And it’s so good that it was only the first half, not the whole time here. A few nights before I dreamed that I was back in Germany and I regretted bitterly that I returned. I remember me saying “No, I shouldn’t be here!” That’s exactly how I feel about it right now. There’s still more for me to do here. I simply can’t go home yet. Isn’t it weird? Everything now appears so huge, fateful, absolute. That’s because of the last few days, which were maybe the most fateful days in my life. And that’s just because I listened…
So now it may be a good time to rethink and let you know about the last two and a half months. The results of them:
1. I’ve become more open.
2. I stopped worrying about everything. She’ll be right.
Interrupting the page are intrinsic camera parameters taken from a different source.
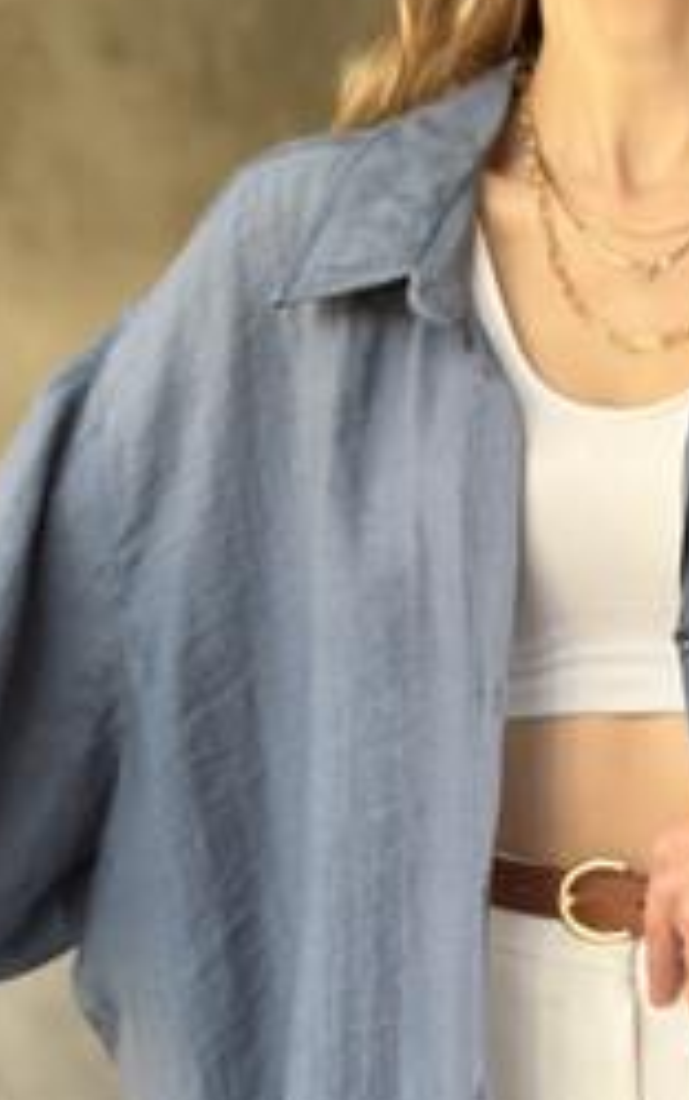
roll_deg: -0.5
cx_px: 685
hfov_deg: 14.8
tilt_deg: -0.3
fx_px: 2609
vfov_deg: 23.5
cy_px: 870
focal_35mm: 87
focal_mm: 6.76
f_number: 1.78
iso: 100
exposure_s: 1/60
3. I’m more independend, when it comes to official stuff (maybe because the people here make you feel that she’ll be right, nothing’s a problem) as well as when it comes to my way of thinking (I’m not so afraid of letting other people know my opinion of things).
4. I see things from a higher point of view, so to say. The beginnings of that I had in Germany already, but now I’m certain about that. I know a bit better what in life is really important and what isn’t.
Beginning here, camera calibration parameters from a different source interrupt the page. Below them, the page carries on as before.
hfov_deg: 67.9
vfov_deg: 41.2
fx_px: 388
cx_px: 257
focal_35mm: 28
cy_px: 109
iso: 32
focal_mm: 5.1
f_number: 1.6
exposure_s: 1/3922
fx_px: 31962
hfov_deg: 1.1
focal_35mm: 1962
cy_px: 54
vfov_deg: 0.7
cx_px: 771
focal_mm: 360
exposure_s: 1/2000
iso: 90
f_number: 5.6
5. I’ve become younger, so to say. I now know how important it really is to test yourself, to do things you normally don’t do, to challenge yourself and to do crazy, maybe frightening things. Refer to my first bungee jump. The second will come in some days.
6. I’ve maybe learned to enjoy life more. Because I now live more intense, I think. And so much depends on yourself – I mean to say: you really do decide what you enjoy, what you use in a positive way etc.
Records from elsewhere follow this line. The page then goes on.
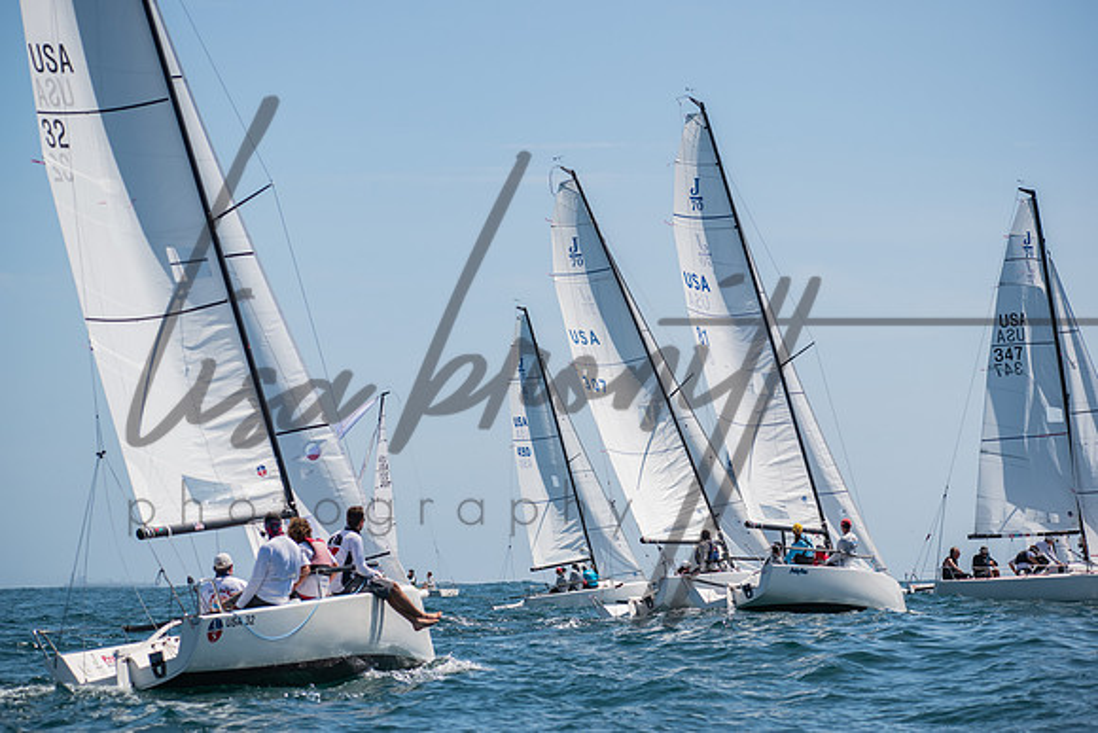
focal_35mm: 135
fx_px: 4118
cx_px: 549
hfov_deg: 15.2
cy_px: 366
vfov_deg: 10.2
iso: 200
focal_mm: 90
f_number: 6.3
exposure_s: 1/1250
7. The world for me has shrinked in a certain way. Things that I dreamed of seem to be really possible, in a weird way. That’s due to my wonderful host mum. She’s made me believe in myself more, because she does.
7.5 I don’t try to be the strong, independend loner any more. I definitely can’t succeed in my life without help and support of others. And that’s no bad thing. I’ve been lonely in a way I haven’t realised.
Now that really is a lot, and it’s good to reflect about it. Well, after achieving so much, you may ask why I still don’t want to come home, and what I will do with the second half of my stay. I’ll tell you: If I came home now, I’m pretty sure that I would forget all this in a few weeks and go back into old habits and lose everything I’ve achieved. Maybe not everything, but almost. I’m afraid of that, and of coming back even after three more months and not being able to be the woman I am here. That’s why. From a very personal point of view.
So, let me tell you this, my dears: This certainly is the most important and intense and whatever time of my life so far. Outward Bound (r) is now on the second place. Sorry. I recommend travelling and staying in another country to everyone. If you have the chance to do something similar: Go for it! It expands your horizons. If you’re but able to do a little self-reflexion, though. There are still quite a lot of people who have been here for three months and now go home and about nothing has changed for them. Maybe just because they weren’t ready for a change. However. It’s your decision to make this the most crucial time of your life or not.
And although this may sound like some weird farewell, I’ll finish with this: Don’t forget: Shoot for the Moon, for if you miss, you will still be amongst the Stars!